19 aprile 2021
Raffaele Suffoletta
Alla fine della II^ G.M. era uscito un ordine internazionale controllato dagli USA e dall’ URSS. Le due “superpotenze” agivano come una specie di polizia mondiale, si temevano e nel timore di un’escalations che avrebbe potuto portare ad un confronto nucleare, distruttivo per entrambi, si autolimitavano e di fatto controllavano e regolavano le controversie internazionali. La logica della deterrenza congelava la possibilità di un conflitto armato. Con la fine della “Guerra Fredda”, assente l’autorità dell’ONU, si è creato un vuoto di potere e la Pace, tanto attesa, non è “scoppiata”. Come avviene in mancanza di autorità c’è sempre chi ne approfitta. I vari attori del panorama internazionale, non più controllati dai due grandi “poliziotti”, si sono scatenati nelle rivendicazioni più o meno legittime innescando conflitti locali. Ne è uscito un nuovo contesto mondiale, caratterizzato da grande instabilità, che ha costretto la Comunità Internazionale ad intervenire sempre più frequentemente con missioni militari riconducibili alle varie tipologie che vanno dalle PSO (Peace Support Operations) alle CRO (Crisis Response Operations). Tali missioni cosiddette di “Pace”, a cui si è associata l’espressione retorica, ipocrita e fuorviante di “soldati di pace” presuppongono nei fatti un uso della forza (per questo sono affidate ai militari) che crea le condizioni per il raggiungimento degli obiettivi politici. La forza militare serve a realizzare un certo ordine e fungere da deterrente. Più la Forza è grande più alto è il deterrente, meno rischi si corrono e più alto è il consenso dell’opinione pubblica. Senza l’impiego della “Forza” la diplomazia si ridurrebbe a puro esercizio dialettico, a vuoti proclami da tutti disattesi.
L’attacco dell’11 settembre agli USA ha rivoluzionato la carta geopolitica mondiale e lo scenario internazionale ha subito una nuova fase di conflittualità correlata dalla presenza di fattori ad alto rischio per la sicurezza, le cosiddette “minacce asimmetriche”, fra le quali il terrorismo internazionale, le situazioni di crisi regionali e la possibile ed indiscriminata diffusione di armi di distruzione di massa.

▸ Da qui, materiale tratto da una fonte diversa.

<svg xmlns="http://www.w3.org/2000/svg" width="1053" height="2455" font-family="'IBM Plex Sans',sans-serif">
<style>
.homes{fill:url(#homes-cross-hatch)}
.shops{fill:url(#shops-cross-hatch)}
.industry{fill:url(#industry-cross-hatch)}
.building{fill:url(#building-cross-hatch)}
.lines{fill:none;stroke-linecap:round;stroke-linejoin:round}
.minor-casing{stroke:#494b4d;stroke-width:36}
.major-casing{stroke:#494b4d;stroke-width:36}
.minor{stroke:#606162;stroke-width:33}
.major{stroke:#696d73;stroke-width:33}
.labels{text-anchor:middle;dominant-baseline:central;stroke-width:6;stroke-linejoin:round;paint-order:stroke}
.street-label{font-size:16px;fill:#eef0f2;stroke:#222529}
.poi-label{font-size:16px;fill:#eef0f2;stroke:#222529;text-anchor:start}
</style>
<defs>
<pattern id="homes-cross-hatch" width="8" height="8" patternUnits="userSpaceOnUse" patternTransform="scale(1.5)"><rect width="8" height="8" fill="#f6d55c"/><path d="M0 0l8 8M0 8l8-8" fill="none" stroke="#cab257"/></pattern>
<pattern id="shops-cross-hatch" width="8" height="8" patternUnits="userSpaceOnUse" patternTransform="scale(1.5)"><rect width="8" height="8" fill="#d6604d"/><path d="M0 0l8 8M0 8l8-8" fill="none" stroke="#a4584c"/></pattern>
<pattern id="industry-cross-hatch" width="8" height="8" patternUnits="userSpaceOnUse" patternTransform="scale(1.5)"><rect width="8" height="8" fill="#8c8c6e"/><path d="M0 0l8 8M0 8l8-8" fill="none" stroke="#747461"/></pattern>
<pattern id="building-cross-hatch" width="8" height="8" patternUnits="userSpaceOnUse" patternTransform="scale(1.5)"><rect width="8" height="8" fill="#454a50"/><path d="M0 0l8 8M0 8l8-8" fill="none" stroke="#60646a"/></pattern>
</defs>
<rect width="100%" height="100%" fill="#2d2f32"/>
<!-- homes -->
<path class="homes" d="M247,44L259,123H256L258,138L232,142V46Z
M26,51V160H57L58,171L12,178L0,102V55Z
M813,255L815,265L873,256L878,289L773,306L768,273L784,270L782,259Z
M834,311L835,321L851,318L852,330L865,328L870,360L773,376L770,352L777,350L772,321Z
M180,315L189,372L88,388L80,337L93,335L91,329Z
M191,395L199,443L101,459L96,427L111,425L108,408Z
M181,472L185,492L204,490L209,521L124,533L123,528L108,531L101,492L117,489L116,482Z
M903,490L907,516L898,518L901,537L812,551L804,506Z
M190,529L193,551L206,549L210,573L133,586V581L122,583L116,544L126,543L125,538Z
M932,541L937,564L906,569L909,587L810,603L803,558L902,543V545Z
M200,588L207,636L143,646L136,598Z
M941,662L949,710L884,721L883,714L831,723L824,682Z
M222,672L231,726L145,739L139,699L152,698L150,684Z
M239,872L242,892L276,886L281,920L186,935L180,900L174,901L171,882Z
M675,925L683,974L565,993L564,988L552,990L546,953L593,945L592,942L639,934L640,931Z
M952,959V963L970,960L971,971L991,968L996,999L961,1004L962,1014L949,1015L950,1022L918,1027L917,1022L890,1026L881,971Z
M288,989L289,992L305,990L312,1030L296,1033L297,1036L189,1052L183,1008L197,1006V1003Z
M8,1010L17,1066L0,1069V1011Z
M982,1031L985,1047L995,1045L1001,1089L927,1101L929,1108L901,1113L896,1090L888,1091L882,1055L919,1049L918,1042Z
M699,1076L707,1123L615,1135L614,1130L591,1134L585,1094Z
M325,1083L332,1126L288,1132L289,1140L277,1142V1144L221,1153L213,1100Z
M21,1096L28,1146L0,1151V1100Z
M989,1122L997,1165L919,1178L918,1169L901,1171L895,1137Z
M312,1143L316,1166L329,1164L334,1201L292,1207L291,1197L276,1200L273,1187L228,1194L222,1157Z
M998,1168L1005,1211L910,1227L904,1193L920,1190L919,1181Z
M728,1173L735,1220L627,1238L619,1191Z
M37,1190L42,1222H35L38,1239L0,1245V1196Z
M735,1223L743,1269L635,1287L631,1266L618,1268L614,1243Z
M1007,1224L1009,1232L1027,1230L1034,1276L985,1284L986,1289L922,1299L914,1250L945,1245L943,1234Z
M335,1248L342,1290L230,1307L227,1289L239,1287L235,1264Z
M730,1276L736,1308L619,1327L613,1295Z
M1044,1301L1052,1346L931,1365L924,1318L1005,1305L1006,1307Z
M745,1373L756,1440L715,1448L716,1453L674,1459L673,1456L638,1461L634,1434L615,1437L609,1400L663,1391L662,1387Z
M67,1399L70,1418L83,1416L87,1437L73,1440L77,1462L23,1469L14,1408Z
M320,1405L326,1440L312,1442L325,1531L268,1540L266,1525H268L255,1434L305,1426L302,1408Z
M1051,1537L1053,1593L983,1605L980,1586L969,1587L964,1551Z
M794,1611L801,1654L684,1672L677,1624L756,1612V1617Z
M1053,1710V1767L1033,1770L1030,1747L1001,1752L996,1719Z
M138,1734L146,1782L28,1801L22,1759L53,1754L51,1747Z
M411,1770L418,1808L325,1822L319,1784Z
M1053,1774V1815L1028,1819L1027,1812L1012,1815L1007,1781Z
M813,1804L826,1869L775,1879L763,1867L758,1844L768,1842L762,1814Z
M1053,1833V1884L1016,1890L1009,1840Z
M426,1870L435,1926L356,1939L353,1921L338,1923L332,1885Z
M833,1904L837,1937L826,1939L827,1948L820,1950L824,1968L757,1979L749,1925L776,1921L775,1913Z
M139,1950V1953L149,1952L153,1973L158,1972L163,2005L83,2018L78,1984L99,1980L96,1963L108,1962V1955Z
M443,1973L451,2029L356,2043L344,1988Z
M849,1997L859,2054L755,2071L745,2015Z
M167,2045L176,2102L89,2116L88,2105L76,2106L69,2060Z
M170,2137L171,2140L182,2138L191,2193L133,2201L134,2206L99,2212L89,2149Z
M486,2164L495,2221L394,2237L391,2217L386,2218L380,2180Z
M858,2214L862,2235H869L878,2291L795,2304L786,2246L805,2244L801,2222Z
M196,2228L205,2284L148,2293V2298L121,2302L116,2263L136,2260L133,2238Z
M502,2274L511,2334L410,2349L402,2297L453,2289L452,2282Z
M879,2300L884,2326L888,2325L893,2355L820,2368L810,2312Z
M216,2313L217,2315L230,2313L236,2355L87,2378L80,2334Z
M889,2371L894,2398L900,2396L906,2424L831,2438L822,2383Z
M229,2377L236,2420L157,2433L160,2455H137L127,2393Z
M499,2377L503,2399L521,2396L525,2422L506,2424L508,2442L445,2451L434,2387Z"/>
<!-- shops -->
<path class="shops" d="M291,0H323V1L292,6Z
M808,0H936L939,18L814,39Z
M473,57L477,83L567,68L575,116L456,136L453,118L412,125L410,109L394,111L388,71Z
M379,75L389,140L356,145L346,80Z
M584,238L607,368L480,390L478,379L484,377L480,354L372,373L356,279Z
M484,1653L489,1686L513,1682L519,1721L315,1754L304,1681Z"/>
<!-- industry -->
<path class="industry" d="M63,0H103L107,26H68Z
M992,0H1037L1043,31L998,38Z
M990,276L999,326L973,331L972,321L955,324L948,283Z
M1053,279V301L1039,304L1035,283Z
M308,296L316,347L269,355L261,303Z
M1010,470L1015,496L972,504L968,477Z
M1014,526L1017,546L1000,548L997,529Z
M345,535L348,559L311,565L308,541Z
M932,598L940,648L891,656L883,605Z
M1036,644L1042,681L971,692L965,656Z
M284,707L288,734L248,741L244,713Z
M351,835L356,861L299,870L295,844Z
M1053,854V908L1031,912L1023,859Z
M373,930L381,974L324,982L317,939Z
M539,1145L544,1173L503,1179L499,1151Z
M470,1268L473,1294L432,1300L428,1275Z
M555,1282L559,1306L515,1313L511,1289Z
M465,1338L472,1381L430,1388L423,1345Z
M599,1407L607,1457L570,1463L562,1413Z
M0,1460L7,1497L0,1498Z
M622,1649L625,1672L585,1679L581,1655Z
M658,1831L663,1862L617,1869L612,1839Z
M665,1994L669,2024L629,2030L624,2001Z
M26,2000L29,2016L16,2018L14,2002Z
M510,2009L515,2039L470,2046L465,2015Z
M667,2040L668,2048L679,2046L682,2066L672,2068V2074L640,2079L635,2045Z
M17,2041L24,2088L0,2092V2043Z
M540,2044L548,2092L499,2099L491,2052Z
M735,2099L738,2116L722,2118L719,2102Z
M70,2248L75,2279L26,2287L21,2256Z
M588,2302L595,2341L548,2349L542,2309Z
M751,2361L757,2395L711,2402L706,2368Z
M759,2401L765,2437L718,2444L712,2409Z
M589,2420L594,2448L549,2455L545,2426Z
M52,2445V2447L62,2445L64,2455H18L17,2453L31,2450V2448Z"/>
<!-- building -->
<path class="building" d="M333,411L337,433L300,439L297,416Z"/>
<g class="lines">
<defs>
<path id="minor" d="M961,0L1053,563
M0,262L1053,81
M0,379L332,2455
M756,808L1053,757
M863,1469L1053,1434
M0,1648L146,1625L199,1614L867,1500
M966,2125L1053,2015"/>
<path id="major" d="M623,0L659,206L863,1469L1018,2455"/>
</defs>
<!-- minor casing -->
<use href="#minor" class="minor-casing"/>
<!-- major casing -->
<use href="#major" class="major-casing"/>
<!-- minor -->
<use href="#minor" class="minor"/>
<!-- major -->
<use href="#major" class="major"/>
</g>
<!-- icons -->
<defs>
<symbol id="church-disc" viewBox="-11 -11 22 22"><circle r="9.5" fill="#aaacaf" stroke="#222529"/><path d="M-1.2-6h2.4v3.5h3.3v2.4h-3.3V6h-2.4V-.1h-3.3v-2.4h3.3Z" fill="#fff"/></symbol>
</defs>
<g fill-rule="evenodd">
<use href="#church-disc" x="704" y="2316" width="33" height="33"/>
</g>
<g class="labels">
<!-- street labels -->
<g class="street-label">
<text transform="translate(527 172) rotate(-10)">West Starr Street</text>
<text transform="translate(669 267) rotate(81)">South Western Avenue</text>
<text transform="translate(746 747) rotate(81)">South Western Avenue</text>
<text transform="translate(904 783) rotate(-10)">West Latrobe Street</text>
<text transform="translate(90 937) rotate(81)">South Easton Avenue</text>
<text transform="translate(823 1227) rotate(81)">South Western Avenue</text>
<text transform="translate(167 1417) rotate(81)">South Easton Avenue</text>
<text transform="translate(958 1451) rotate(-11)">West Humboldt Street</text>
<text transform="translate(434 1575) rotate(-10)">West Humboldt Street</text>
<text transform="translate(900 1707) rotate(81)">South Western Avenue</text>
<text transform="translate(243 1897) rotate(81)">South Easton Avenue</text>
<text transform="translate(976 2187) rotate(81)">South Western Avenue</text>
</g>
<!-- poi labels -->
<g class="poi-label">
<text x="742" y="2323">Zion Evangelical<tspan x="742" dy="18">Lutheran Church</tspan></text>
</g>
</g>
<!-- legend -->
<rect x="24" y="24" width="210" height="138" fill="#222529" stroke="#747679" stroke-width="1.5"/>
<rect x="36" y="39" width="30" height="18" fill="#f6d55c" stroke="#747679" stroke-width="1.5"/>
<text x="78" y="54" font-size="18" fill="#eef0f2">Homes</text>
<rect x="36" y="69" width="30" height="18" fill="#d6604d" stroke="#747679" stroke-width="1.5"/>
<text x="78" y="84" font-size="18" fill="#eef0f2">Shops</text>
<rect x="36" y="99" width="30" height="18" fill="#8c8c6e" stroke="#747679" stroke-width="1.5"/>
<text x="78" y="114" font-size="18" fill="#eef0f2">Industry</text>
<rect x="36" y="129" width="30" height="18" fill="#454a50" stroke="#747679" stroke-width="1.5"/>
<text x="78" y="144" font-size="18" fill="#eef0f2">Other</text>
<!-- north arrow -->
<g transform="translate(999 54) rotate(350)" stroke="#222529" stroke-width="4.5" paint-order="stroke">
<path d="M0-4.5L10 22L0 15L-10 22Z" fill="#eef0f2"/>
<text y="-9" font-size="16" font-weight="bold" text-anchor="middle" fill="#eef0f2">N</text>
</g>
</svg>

In tale contesto, l’Italia ha fatto del suo impegno a favore delle Organizzazioni Internazionali un aspetto qualificante della sua politica estera partecipando attivamente alla definizione delle Linee di Azione della Comunità Internazionale con l’obiettivo di sviluppare condizioni di sicurezza necessarie a garantire il processo di ricostruzione delle istituzioni politiche per un futuro migliore del paese al fine di inserirlo nel novero Nazioni Unite.
L’attuale contributo italiano in Afghanistan prevede un impiego massimo di 800 militari, 145 mezzi terrestri e 8 mezzi aerei, suddivisi tra personale con sede a Kabul e contingente militare italiano dislocato a Herat presso il Train Advise Assist Command – West (TAAC-W). L’Italia ha garantito alla NATO ed alla Repubblica dell’Afghanistan il proprio supporto ed in tale contesto il TAAC-W prosegue le attività di addestramento, assistenza e consulenza a favore delle Istituzioni e delle Forze di Sicurezza locali concentrate nella Regione Ovest. I dati sono tratti dal sito della Difesa.
Dopo 20 anni in Afganistan, sulla base di un accordo negoziale tra gli Stati Uniti e i Talebani siglato il 29 settembre 2020 a Doha, il prossimo 1° maggio inizia il ritiro delle truppe USA e della NATO. Gli obiettivi fissati sono stati raggiunti? Non sembrerebbe. Cosa avverrà nei prossimi anni lo vedremo anche perché nelle trattative era assente il governo afghano che non ha il controllo delle aree extra- urbane e delle vie di comunicazioni, la pace tra le forze in lotta non è stata siglata e, quasi certamente, la contrapposizione politica riaccenderà una nuova guerra civile; il tributo di sangue versato sarà stato del tutto inutile?